Journalist-in-Residence Tim Riley is a widely published NPR music critic and author best known for his books on the Beatles, Bob Dylan, Madonna, and rock gender. The New York Times hailed his first book, Tell Me Why: A Beatles Commentary (Knopf/Vintage 1988), for bringing "new insight to the act we've known for all these years..." His current projects include the music metaportal the Riley Rock Index.com, the Norton Rock Reader, and a major new biography of John Lennon, which W.W. Norton will publish in 2010.

In the Marketing Communication Department, newly appointed Chair and Professor John Davis joins the staff as well as Assistant Professor Nejem Raheem.

Professor John Davis's career spans both the academic and business worlds.
Davis is the author of several acclaimed marketing books including: The Olympic Games Effect: How Sports Marketing Builds Strong Brands (2008), among others.
 His current projects include two textbooks: Competitive Success: How Branding Adds Value (est. 2010), and Sports Marketing: Creating Long Term Value (est. 2011). He was professor of marketing and director of the Center for Marketing Excellence at Singapore Management University.

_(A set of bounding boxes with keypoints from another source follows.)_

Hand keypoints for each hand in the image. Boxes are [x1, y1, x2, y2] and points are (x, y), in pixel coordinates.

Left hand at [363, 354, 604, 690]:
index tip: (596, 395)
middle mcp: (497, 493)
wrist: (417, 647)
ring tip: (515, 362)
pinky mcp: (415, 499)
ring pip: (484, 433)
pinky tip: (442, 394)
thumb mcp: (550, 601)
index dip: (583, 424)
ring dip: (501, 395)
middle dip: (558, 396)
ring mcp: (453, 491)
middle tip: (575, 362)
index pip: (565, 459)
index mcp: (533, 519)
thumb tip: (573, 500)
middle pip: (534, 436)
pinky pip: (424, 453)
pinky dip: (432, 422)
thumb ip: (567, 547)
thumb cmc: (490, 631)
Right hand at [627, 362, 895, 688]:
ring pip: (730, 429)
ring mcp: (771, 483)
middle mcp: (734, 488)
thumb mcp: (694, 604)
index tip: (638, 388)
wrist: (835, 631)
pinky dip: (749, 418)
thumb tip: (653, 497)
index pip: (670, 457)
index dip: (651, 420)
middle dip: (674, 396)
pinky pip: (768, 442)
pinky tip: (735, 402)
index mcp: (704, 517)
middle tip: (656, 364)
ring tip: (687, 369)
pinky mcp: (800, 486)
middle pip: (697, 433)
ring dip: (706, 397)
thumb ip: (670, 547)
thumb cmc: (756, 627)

He founded with private investor groups, including Brand New View (brandnewview.com), where he remains as chairman.

Also joining the faculty is Assistant Professor Nejem Raheem. Raheem brings 10 years of experience as an environmental economist to Emerson. His expertise is in teaching and economic analysis of natural resource and environmental issues. He is currently working on several ecosystem service valuation projects in California and Labrador, Canada.
 
"The new faculty at Emerson complement well the curriculum and the faculty we already have," Vice President of Academic Affairs Moore says. "It's wonderful that we draw such amazing faculty."